Gray Whale Numbers Have Dropped Sharply

The eastern North Pacific gray whale population, which migrates annually from Arctic feeding grounds to breeding lagoons in Mexico, is at one of its lowest points in decades. The 2024/2025 population estimate came in between 11,700 and 14,450 whales, the third lowest count since surveys began in the late 1960s.
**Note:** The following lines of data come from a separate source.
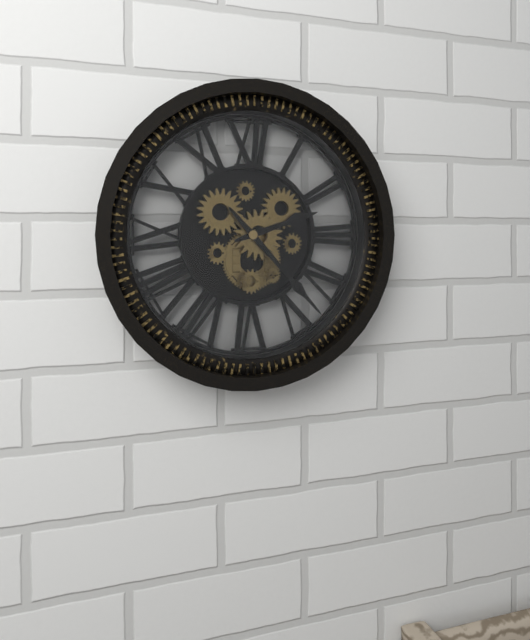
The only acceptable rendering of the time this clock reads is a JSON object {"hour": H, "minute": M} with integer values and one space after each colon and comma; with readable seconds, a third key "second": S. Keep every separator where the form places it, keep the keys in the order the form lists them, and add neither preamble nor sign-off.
{"hour": 2, "minute": 23}
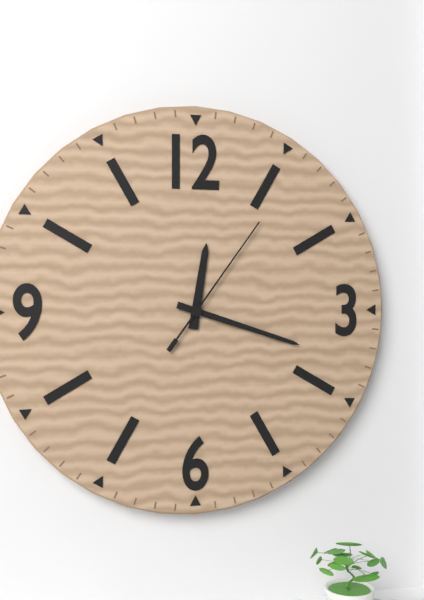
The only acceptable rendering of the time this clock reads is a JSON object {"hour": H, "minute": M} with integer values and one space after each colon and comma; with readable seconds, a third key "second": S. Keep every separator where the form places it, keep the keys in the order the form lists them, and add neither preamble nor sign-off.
{"hour": 12, "minute": 18, "second": 6}
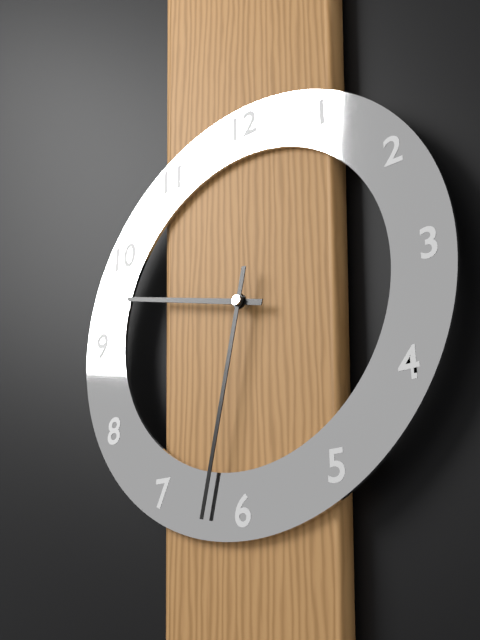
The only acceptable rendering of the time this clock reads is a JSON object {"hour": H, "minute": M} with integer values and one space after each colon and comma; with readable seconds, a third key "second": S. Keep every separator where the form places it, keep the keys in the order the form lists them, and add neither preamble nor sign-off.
{"hour": 9, "minute": 32}
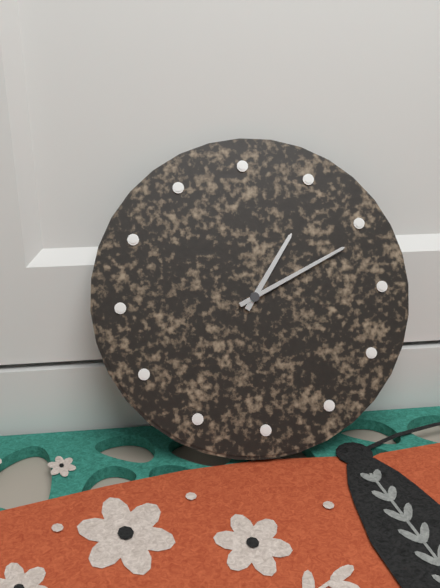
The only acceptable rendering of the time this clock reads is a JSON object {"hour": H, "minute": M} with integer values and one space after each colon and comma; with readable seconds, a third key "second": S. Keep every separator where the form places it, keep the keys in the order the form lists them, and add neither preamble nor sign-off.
{"hour": 1, "minute": 11}
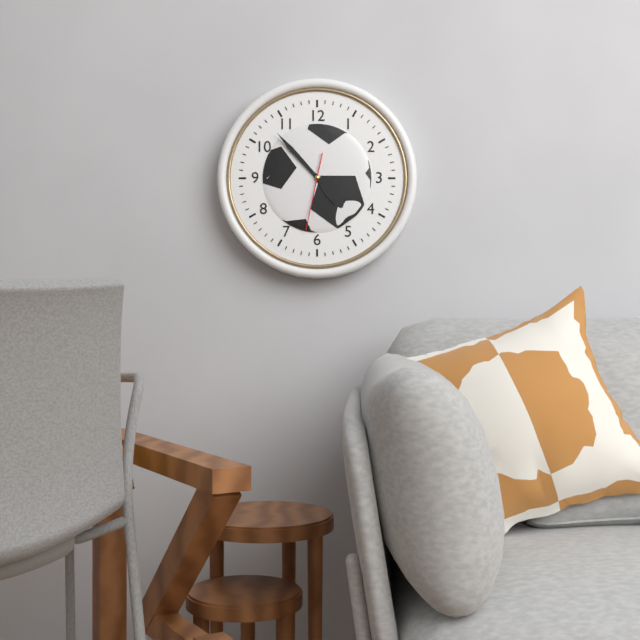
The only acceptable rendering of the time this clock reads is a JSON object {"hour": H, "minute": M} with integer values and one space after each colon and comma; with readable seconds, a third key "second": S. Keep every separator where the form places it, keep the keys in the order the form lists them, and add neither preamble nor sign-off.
{"hour": 4, "minute": 53, "second": 32}
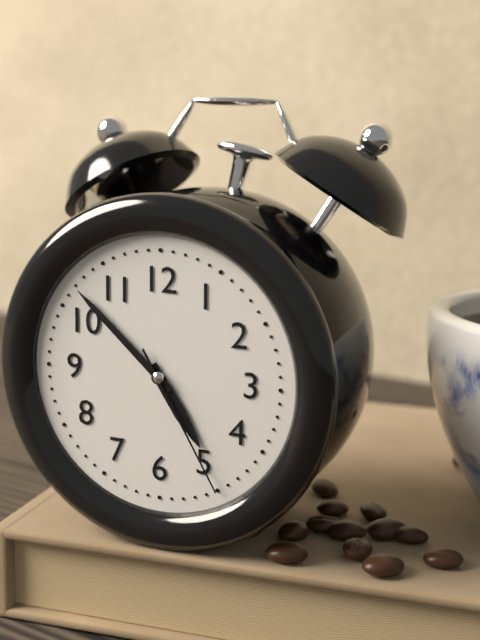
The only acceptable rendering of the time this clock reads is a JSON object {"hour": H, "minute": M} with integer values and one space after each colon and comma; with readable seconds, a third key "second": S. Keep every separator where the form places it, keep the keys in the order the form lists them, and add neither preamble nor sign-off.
{"hour": 4, "minute": 52, "second": 25}
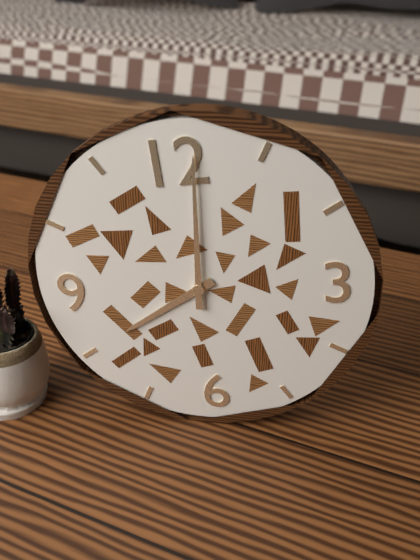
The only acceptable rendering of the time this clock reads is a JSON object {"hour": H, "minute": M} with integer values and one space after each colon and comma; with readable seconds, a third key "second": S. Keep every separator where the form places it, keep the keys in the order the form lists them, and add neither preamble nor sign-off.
{"hour": 8, "minute": 1}
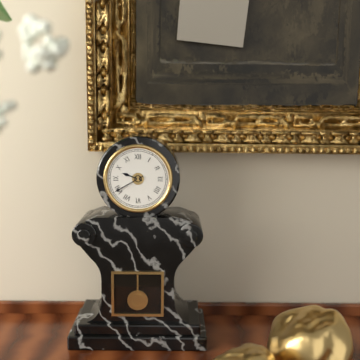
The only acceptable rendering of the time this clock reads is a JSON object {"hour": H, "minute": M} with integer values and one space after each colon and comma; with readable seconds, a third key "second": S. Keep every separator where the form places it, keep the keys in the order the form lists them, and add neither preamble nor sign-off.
{"hour": 9, "minute": 40}
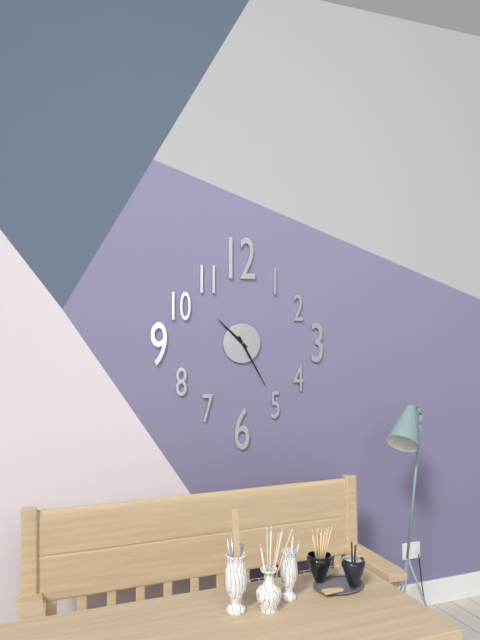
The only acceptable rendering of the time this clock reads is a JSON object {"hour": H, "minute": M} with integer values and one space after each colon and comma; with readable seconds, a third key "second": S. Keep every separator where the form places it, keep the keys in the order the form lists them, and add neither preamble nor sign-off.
{"hour": 10, "minute": 25}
This decline follows an Unusual Mortality Event that began in December 2018, when large numbers of gray whales started washing up dead along the west coast. The event lasted through November 2023 and drove the population down from its recent highs to roughly 13,200 to 15,960 whales by the 2022/2023 survey. A brief uptick in the 2023/2024 count offered some hope, but the latest estimate suggests the recovery stalled. NOAA conducts shore-based surveys from a field station south of Monterey, California, counting southbound whales from December through February as they pass on their migration. Researchers are closely monitoring calf production and body condition for signs of whether the population is stabilizing.

The Great Pacific Garbage Patch Keeps Growing

The North Pacific Garbage Patch, a massive accumulation zone of plastic debris caught in rotating ocean currents between roughly Hawaii and California, continues to expand. Modeling estimates for 2022 put the concentration of larger plastic debris at around 72 to 83 kilograms per square kilometer, with a net growth rate of 1% to 3% per year as new plastic enters faster than existing debris degrades.

The microplastic situation is even more staggering. The same region contains an estimated 1 million or more tiny plastic fragments per square kilometer, particles between 0.5 and 5 millimeters that are nearly impossible to filter out without capturing marine life along with them. Around 90% of the species living in the patch’s deep-sea sediments haven’t even been formally described by science yet, which complicates cleanup efforts: it’s difficult to assess ecological harm when you don’t fully know what lives there.

Deep-Sea Mining Trials Are Raising Alarms

The Clarion-Clipperton Zone, a vast stretch of Pacific seafloor between Hawaii and Mexico, is rich in potato-sized mineral nodules containing metals used in batteries and electronics. In October 2022, a company backed by the Pacific island nation of Nauru conducted the first large-scale trial of a prototype nodule collection vehicle in this zone.

The results, published in Nature, were sobering. In areas where the collector drove, the density of seafloor animals dropped by 37% and species richness fell by 32%. Even in nearby areas not directly mined but affected by sediment plumes kicked up by the vehicle, the balance of species shifted in ways that reduced overall biodiversity. The Clarion-Clipperton Zone hosts unusually high biodiversity for the deep sea, with more species diversity than comparable deep-ocean habitats elsewhere. The International Seabed Authority is still developing regulations for commercial mining, and these early trial results are feeding directly into that debate.